TAREAS A REALIZAR:
A. Responde según la reseña de la película a estas preguntas, una por línea:
(i) ¿Qué recurso visual se atribuye a Perdida y cuál a La corazonada?
(ii) ¿Qué actriz interpreta a la tía Alicia?
(iii) ¿Quién da vida a Etelvina Carreras y cómo se describe a ese personaje?
B. Prolonga la reseña de la película a partir de su última oración, con el mismo tono crítico.

TEXTO PROPORCIONADO:
•••••
La tendencia de echar mano a los recursos del policial para hacer “misteriosa” cualquier historia a partir de los artilugios del crimen y la investigación se ha convertido en un vicio extendido. Pese a ello, la literatura de Etcheves utilizó con solvencia y criterio esos recursos narrativos a la hora de idear sus entramados de ficción. Pero a la hora de llegar a la pantalla, los recursos de puesta en escena se limitan a referencias visuales que son conocidas de antemano por el espectador, de allí el uso del clima y los paisajes nevados en Perdida o la paleta de claroscuros que exponía La corazonada. Acá ocurre lo mismo con la puesta en escena de ese universo montañoso, heredada de algunos clisés del western hollywoodense, con el uso del ralenti a la hora de desenfundar las armas o ponerse los anteojos de sol, con acentos provincianos calculados y un trasfondo de feudalismo rancio filmado al son de la música electrónica.
Lopilato consigue brindar a su Pipa un aplomo consistente con su madurez, con la persistencia de las heridas del pasado, con la responsabilidad que implica un hijo a la hora de poner límites a su temeridad, y quizás la mejores escenas se conjugan en los intercambios con Paulina García, que brinda a la tía Alicia algo más que el personaje lugareño que ayuda a las comunidades locales como gesto de consciente pertenencia. Son ellas, junto al preciso trabajo de Inés Estévez como Etelvina Carreras, matriarca de un feudo erosionado por sus propias ambiciones y egoísmos, las que dan algo de vida a una historia que de otra forma se recluye en las postas cumplidas de un rutinario policial. A su alrededor los personajes se ven encorsetados en la posición que ocupan en el esquema narrativo, arquetipos apenas animados más allá de esa obligada función.
•••••
EXTRACTOS DEL LISTADO:
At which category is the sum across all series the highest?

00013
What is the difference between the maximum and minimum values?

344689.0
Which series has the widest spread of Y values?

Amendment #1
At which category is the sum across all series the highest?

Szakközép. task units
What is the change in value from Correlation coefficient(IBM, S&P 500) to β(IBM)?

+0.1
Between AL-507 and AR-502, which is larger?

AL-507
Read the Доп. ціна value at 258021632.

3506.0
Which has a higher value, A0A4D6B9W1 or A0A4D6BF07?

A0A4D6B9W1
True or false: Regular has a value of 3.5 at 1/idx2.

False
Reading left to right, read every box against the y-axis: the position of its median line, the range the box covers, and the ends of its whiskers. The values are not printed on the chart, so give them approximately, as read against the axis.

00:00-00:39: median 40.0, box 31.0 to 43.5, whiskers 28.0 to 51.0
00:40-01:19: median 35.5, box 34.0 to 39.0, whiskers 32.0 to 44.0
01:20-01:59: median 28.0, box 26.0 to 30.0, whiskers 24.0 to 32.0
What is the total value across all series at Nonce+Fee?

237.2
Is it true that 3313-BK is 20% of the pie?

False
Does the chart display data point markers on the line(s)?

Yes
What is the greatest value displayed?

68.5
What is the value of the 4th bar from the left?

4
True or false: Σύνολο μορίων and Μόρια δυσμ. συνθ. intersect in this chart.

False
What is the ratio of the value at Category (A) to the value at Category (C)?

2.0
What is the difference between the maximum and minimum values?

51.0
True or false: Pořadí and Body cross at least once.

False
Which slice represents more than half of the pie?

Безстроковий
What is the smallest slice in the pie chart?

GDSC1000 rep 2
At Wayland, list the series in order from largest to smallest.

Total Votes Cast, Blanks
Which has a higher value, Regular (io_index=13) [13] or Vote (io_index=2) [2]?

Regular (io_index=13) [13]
•••••
RESULTADOS POR TAREA:
A.
(i) En Perdida, el clima y los paisajes nevados; en La corazonada, la paleta de claroscuros.
(ii) Paulina García.
(iii) Inés Estévez; Etelvina Carreras es la matriarca de un feudo erosionado por sus propias ambiciones y egoísmos.

B.
La lógica del relato universal que puede imponer una producción como la de Netflix no solo afecta a la concepción del género, concebido como una coraza exterior, una receta cuyos ingredientes nunca se amalgaman del todo, sino que limita cualquier capacidad de riesgo o invención, sumando tópicos –incesto, corrupción policial, reclamos territoriales- para espesar la trama con la única vocación de retener el interés de una audiencia volátil e impactar con la resolución final. En esa lógica, hoy repetida hasta el hartazgo en las ficciones contemporáneas –de todos los orígenes posibles-, todo se diluye en el brillo de la cáscara para descubrir al final la falta de sustancia en el interior.